August 28, 2000, N 33 (340), Monday, p. 2Correctness at the Lobnoye Place or Everything is as before...
Mikhail Kalishevsky
(photo by Igor Stomakhin)
It seems that president's verbose hints of the "corrupt" media that want to make a political capital on the "Kursk" tragedy are perceived as a signal for quite concrete actions. The authority doesn't satisfy itself already with just lying and making secrets from everything connected with the death of the sailors. It needs that as less as possible be known even about how various public forces appraise its own, to put it mildly, inadequate actions during the rescue operation.
The authority doesn't want that become known that somebody doesn't approve it. And not only doesn't approve, but demands resignments and even indictment of "high-ranked liars in admiral full-dress coats" because they lied to all the country and all the world not permitting to rescue". These were the demands of 17 activists of the Transnational Radical Party and the Antimilitarist Radical Association (ARA) who gathered on August 24 near the Lobnoye Mesto in Moscow.
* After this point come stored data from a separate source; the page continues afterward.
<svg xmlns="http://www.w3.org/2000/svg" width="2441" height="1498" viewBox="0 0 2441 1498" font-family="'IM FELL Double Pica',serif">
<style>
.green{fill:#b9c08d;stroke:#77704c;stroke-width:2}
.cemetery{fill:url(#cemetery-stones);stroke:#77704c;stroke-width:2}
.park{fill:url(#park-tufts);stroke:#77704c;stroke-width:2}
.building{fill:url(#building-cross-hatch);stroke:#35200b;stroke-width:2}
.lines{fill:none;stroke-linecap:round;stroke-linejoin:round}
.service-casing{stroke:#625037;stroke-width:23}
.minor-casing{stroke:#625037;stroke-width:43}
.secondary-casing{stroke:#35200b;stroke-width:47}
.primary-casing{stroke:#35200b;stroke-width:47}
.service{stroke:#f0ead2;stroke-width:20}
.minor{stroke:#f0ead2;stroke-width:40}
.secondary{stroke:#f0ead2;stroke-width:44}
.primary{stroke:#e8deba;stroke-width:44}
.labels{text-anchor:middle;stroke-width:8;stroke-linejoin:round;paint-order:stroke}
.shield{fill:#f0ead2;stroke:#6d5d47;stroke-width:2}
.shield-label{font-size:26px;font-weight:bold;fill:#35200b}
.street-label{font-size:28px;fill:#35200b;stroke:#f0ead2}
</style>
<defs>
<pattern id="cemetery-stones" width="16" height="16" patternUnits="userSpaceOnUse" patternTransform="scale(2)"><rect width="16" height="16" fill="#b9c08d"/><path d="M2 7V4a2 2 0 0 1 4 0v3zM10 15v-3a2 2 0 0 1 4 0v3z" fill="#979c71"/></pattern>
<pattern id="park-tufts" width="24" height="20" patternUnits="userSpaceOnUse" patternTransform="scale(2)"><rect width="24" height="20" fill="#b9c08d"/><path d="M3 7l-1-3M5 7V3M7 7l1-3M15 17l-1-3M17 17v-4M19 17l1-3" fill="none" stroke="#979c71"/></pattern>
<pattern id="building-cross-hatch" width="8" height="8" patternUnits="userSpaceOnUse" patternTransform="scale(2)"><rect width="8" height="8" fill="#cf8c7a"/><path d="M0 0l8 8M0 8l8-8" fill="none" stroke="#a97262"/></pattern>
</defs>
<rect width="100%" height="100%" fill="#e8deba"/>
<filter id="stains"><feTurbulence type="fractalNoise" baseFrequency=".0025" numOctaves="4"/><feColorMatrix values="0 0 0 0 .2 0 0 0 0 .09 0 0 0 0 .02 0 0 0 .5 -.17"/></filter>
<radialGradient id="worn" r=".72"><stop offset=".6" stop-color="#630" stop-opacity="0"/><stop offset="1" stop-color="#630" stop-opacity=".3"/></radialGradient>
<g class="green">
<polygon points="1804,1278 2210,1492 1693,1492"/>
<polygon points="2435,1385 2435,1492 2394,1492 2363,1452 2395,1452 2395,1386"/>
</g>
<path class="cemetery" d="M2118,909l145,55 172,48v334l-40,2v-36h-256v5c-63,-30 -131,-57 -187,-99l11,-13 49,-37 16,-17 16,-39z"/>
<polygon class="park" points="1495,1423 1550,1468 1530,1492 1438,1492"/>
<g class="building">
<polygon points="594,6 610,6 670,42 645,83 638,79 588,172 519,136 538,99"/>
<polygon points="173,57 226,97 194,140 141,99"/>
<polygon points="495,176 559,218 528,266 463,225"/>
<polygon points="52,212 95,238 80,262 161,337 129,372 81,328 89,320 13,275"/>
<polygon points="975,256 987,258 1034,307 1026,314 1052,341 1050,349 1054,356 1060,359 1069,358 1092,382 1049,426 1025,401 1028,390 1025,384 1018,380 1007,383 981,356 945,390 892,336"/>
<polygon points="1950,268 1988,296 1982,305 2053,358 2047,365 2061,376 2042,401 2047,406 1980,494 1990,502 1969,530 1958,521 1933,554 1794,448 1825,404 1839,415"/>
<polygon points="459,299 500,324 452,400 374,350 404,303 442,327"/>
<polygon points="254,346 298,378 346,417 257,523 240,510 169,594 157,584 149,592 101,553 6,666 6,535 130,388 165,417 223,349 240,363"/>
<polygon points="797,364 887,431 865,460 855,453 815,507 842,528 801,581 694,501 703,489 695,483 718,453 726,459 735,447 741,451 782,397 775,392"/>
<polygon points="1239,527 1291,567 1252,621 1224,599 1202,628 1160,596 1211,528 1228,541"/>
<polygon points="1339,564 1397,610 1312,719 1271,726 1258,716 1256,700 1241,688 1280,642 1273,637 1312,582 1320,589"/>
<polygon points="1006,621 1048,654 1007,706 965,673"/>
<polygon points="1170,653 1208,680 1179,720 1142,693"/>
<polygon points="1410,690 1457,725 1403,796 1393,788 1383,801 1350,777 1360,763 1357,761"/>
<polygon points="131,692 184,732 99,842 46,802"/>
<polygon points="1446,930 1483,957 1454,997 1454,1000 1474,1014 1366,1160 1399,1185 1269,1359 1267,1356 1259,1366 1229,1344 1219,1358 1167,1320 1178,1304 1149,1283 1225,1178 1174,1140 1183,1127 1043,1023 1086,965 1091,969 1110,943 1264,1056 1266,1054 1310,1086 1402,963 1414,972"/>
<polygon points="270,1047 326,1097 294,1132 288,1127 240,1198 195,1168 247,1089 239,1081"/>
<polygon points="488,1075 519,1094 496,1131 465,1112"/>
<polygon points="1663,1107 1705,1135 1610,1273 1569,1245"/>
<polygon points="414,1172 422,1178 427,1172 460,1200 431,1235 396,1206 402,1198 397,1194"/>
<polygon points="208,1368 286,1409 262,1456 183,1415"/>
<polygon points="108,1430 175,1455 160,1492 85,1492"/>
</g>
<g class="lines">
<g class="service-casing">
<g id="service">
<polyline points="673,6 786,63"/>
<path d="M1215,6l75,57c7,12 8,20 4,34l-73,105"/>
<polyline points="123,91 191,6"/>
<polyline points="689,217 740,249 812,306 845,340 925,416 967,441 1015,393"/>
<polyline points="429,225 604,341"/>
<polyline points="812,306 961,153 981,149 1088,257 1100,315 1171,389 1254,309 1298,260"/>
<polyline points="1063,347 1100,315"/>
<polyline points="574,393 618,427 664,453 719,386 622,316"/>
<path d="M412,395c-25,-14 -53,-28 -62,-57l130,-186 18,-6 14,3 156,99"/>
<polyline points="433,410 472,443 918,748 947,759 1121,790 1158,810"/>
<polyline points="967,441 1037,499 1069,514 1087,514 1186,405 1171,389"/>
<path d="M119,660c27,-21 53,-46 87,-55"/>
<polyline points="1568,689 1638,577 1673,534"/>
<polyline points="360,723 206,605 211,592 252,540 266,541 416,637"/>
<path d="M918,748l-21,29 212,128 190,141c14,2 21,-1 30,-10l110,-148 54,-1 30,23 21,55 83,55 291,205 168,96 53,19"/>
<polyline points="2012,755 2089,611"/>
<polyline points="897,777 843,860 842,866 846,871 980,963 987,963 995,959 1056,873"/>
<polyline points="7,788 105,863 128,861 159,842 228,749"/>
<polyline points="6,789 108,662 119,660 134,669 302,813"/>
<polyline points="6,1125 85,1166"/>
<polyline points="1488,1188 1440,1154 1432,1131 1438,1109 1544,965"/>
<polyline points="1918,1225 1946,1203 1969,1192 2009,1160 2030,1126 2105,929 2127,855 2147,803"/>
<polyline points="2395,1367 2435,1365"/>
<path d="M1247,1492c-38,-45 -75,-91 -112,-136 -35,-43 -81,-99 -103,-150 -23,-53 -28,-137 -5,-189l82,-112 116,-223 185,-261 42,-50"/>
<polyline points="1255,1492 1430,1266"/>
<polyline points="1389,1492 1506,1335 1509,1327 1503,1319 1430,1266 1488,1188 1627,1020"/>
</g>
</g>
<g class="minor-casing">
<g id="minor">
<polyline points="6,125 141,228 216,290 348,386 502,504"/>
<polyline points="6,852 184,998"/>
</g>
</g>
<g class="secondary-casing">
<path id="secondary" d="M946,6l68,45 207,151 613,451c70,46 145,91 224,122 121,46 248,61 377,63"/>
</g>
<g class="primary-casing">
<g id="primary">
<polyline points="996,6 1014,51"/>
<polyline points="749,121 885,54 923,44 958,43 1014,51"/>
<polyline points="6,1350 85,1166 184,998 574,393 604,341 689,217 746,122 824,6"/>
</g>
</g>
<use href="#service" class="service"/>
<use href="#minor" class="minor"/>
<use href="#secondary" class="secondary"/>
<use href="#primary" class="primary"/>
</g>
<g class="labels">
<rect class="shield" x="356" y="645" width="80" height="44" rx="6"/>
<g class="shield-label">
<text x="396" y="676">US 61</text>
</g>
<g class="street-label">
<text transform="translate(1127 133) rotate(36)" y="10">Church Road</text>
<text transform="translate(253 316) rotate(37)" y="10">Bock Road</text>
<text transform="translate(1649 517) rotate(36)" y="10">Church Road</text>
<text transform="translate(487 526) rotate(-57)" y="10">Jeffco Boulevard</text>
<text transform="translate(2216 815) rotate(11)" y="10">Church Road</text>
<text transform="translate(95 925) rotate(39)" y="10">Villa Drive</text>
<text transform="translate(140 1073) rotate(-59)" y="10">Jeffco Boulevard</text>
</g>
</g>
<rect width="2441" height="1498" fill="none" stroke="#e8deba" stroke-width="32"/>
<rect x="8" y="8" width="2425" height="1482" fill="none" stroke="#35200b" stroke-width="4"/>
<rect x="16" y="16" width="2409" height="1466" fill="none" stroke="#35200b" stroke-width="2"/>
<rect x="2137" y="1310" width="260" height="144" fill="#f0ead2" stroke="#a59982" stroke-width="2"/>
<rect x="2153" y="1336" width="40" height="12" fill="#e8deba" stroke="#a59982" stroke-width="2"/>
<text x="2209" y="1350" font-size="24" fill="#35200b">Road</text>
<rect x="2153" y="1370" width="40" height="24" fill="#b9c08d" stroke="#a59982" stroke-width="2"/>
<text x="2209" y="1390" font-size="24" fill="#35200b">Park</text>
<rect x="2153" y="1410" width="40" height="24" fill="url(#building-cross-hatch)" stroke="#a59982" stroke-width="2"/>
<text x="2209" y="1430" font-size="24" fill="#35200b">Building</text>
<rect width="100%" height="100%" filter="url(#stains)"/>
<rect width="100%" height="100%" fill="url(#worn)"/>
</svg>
True, they hadn't a permission, therefore in few minutes the militia and men in civvies took away the placards from the manifestants and four of latters (Nikolay Khramov, Alyona Asayeva, Yaroslav Litvinenko and Andrey Rodionov) were brought to the militia station "Kitay-gorod". There the statements of the case were drawn up, the radicals were accused of violation of the art. 166-1 of the Administrative Code ("Violation of the law of the Russian Federation on assemblies, meetings, demonstrations, rallies and pickets").
The militia's actions were correct. And at first sight, according to the law. But only at first sight. The matter is that the photographer of the "Inostranets" Igor Stomakhin was detained together with the manifestants. Of course, he didn't take part in the demonstration, he was just performing his professional duties - on the instruction of his editor he was taking photos of the radicals' action. It is to be noted that he was immediately prevented from the performance of his duties - an unknown man in civvies very drastically blocked up with his body the object-glass.
Then, the same unknown man, now together with the uniformed militiamen, detained the reporter: he ordered "to pass with them and examine everything". The reporter had to pass, because neither the reporter's statement that he wasn't privy to the action but, on the contrary, was privy to the press, nor his newspaper identification card impressed the guards of the order. And one would pay dearly for resistance to the guards.
While "passing" to the militia station, the same unknown man in civvies delicately removed from the reporter's pocket the cassette and in the same delicate manner calmed him: nothing will happen to your film, we'll just look at what you have filmed, and if everything is OK, we'll return it. And they did return it, when after half an hour the reporter was released from the station. The negotiations with his boss in the newspaper were conducted in the same correct form. Firstly they promissed that the reporter "would be immediately released", and then informed that Stomakhin had been released already, "and he wasn't detained at all". It isn't clear, though, how is possible to release a person who never was detained.
To our regret, the correctness of the militia doesn't deliver us from the necessity to point out the crying unlawful action in respect of Igor Stomakhin. And this is much more than the offenses of the radicals which according to the art. 166 involve a warning or a fine (the hearing of the case is adjourned because of the absence in Moscow of the ARA's lawyer). One can clearly see in the actions of the order's guards unlawful detention, prevention from the performance of one's professional duties, prevention from receiving the information, unlawful confiscation of property, censorship. The list can probably be continued.
But there is an obvious progress concerning correctness. On August 25, 1968, the demonstrators were beaten with boots and then put in the prison. A photographer, if he tried to photo all this, would get his camera shoved into his throat. And one wouldn't like to recall what happened to those who exposed the tsar Ivan the Terrible near the Lobnoye Place.
And now everything is just great. And our readers can see what Igor Stomakhin photoed near the Lobnoye Place.